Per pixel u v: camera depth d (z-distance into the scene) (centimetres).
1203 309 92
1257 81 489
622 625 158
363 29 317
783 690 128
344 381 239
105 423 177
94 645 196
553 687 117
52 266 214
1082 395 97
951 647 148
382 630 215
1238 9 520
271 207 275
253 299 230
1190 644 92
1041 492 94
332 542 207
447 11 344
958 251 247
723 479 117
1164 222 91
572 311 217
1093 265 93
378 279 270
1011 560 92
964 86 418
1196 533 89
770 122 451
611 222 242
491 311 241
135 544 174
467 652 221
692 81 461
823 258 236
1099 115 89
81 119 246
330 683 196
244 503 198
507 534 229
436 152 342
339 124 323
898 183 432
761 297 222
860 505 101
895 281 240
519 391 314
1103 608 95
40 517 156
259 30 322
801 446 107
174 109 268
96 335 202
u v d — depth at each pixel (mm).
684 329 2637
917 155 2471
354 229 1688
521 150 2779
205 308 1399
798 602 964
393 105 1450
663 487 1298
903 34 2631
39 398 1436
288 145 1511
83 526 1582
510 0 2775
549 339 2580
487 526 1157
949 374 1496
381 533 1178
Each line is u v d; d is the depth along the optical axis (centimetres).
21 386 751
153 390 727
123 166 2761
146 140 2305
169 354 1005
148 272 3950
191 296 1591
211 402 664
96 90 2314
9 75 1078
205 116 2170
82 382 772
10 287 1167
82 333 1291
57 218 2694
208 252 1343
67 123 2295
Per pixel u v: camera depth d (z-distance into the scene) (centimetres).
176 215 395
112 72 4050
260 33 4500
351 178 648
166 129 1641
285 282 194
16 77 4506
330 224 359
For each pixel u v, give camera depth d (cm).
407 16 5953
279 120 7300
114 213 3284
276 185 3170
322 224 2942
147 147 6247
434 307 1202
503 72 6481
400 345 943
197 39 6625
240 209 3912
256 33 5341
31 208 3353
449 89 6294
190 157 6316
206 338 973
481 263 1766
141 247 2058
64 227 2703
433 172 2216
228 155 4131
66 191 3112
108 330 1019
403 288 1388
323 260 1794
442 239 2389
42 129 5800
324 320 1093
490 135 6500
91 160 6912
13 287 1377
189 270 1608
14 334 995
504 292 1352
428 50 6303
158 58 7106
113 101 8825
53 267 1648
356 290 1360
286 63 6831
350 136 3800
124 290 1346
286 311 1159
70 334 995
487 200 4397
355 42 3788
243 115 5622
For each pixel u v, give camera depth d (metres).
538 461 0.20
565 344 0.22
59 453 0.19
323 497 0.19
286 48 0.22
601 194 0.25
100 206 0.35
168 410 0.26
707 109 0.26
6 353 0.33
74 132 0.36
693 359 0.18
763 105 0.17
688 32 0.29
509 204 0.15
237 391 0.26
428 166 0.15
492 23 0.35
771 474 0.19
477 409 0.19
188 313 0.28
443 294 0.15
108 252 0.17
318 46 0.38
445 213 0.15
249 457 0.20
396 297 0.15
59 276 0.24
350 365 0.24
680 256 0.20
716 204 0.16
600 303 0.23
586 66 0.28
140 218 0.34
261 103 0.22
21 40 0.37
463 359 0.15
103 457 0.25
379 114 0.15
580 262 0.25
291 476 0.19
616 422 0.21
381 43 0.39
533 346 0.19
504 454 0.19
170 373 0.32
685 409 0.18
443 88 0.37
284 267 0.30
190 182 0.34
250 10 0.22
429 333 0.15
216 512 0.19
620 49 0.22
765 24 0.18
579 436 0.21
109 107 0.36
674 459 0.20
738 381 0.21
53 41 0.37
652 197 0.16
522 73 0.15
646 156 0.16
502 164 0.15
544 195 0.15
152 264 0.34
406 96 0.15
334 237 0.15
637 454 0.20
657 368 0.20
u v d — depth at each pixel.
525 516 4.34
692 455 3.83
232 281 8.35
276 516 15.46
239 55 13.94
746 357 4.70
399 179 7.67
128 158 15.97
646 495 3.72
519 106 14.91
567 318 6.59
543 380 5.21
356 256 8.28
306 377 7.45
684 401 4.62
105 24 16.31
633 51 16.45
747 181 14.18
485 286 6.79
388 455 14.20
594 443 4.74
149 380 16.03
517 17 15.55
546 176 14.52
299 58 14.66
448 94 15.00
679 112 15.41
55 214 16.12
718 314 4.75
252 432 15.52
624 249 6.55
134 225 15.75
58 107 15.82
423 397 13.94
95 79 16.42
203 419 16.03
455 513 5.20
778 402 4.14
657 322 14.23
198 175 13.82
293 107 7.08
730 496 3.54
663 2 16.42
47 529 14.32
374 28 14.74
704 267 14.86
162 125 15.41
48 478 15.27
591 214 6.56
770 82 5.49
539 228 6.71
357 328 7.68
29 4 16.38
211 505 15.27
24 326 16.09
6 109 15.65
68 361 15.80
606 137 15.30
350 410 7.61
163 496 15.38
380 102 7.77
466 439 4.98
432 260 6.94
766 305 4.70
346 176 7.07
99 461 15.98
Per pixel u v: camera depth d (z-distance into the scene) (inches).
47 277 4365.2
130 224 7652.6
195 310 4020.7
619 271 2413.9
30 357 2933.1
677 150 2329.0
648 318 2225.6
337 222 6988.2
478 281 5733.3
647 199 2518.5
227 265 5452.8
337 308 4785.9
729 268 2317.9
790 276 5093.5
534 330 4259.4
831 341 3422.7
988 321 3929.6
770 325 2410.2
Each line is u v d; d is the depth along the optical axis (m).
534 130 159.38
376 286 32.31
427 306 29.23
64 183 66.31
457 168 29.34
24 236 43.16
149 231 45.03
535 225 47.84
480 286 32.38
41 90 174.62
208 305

==============================

## WHAT YOU ARE ASKED TO DO:
Transcribe all the entries exactly, as they stand.

## FINAL ANSWER:
Per pixel u v: camera depth d (z-distance into the scene) (centimetres).
1203 309 92
1257 81 489
622 625 158
363 29 317
783 690 128
344 381 239
105 423 177
94 645 196
553 687 117
52 266 214
1082 395 97
951 647 148
382 630 215
1238 9 520
271 207 275
253 299 230
1190 644 92
1041 492 94
332 542 207
447 11 344
958 251 247
723 479 117
1164 222 91
572 311 217
1093 265 93
378 279 270
1011 560 92
964 86 418
1196 533 89
770 122 451
611 222 242
491 311 241
135 544 174
467 652 221
692 81 461
823 258 236
1099 115 89
81 119 246
330 683 196
244 503 198
507 534 229
436 152 342
339 124 323
898 183 432
761 297 222
860 505 101
895 281 240
519 391 314
1103 608 95
40 517 156
259 30 322
801 446 107
174 109 268
96 335 202
u v d — depth at each pixel (mm).
684 329 2637
917 155 2471
354 229 1688
521 150 2779
205 308 1399
798 602 964
393 105 1450
663 487 1298
903 34 2631
39 398 1436
288 145 1511
83 526 1582
510 0 2775
549 339 2580
487 526 1157
949 374 1496
381 533 1178
Each line is u v d; d is the depth along the optical axis (centimetres).
21 386 751
153 390 727
123 166 2761
146 140 2305
169 354 1005
148 272 3950
191 296 1591
211 402 664
96 90 2314
9 75 1078
205 116 2170
82 382 772
10 287 1167
82 333 1291
57 218 2694
208 252 1343
67 123 2295
Per pixel u v: camera depth d (z-distance into the scene) (centimetres).
176 215 395
112 72 4050
260 33 4500
351 178 648
166 129 1641
285 282 194
16 77 4506
330 224 359
For each pixel u v, give camera depth d (cm).
407 16 5953
279 120 7300
114 213 3284
276 185 3170
322 224 2942
147 147 6247
434 307 1202
503 72 6481
400 345 943
197 39 6625
240 209 3912
256 33 5341
31 208 3353
449 89 6294
190 157 6316
206 338 973
481 263 1766
141 247 2058
64 227 2703
433 172 2216
228 155 4131
66 191 3112
108 330 1019
403 288 1388
323 260 1794
442 239 2389
42 129 5800
324 320 1093
490 135 6500
91 160 6912
13 287 1377
189 270 1608
14 334 995
504 292 1352
428 50 6303
158 58 7106
113 101 8825
53 267 1648
356 290 1360
286 63 6831
350 136 3800
124 290 1346
286 311 1159
70 334 995
487 200 4397
355 42 3788
243 115 5622
For each pixel u v, give camera depth d (metres).
538 461 0.20
565 344 0.22
59 453 0.19
323 497 0.19
286 48 0.22
601 194 0.25
100 206 0.35
168 410 0.26
707 109 0.26
6 353 0.33
74 132 0.36
693 359 0.18
763 105 0.17
688 32 0.29
509 204 0.15
237 391 0.26
428 166 0.15
492 23 0.35
771 474 0.19
477 409 0.19
188 313 0.28
443 294 0.15
108 252 0.17
318 46 0.38
445 213 0.15
249 457 0.20
396 297 0.15
59 276 0.24
350 365 0.24
680 256 0.20
716 204 0.16
600 303 0.23
586 66 0.28
140 218 0.34
261 103 0.22
21 40 0.37
463 359 0.15
103 457 0.25
379 114 0.15
580 262 0.25
291 476 0.19
616 422 0.21
381 43 0.39
533 346 0.19
504 454 0.19
170 373 0.32
685 409 0.18
443 88 0.37
284 267 0.30
190 182 0.34
250 10 0.22
429 333 0.15
216 512 0.19
620 49 0.22
765 24 0.18
579 436 0.21
109 107 0.36
674 459 0.20
738 381 0.21
53 41 0.37
652 197 0.16
522 73 0.15
646 156 0.16
502 164 0.15
544 195 0.15
152 264 0.34
406 96 0.15
334 237 0.15
637 454 0.20
657 368 0.20
u v d — depth at each pixel.
525 516 4.34
692 455 3.83
232 281 8.35
276 516 15.46
239 55 13.94
746 357 4.70
399 179 7.67
128 158 15.97
646 495 3.72
519 106 14.91
567 318 6.59
543 380 5.21
356 256 8.28
306 377 7.45
684 401 4.62
105 24 16.31
633 51 16.45
747 181 14.18
485 286 6.79
388 455 14.20
594 443 4.74
149 380 16.03
517 17 15.55
546 176 14.52
299 58 14.66
448 94 15.00
679 112 15.41
55 214 16.12
718 314 4.75
252 432 15.52
624 249 6.55
134 225 15.75
58 107 15.82
423 397 13.94
95 79 16.42
203 419 16.03
455 513 5.20
778 402 4.14
657 322 14.23
198 175 13.82
293 107 7.08
730 496 3.54
663 2 16.42
47 529 14.32
374 28 14.74
704 267 14.86
162 125 15.41
48 478 15.27
591 214 6.56
770 82 5.49
539 228 6.71
357 328 7.68
29 4 16.38
211 505 15.27
24 326 16.09
6 109 15.65
68 361 15.80
606 137 15.30
350 410 7.61
163 496 15.38
380 102 7.77
466 439 4.98
432 260 6.94
766 305 4.70
346 176 7.07
99 461 15.98
Per pixel u v: camera depth d (z-distance into the scene) (inches).
47 277 4365.2
130 224 7652.6
195 310 4020.7
619 271 2413.9
30 357 2933.1
677 150 2329.0
648 318 2225.6
337 222 6988.2
478 281 5733.3
647 199 2518.5
227 265 5452.8
337 308 4785.9
729 268 2317.9
790 276 5093.5
534 330 4259.4
831 341 3422.7
988 321 3929.6
770 325 2410.2
Each line is u v d; d is the depth along the optical axis (m).
534 130 159.38
376 286 32.31
427 306 29.23
64 183 66.31
457 168 29.34
24 236 43.16
149 231 45.03
535 225 47.84
480 286 32.38
41 90 174.62
208 305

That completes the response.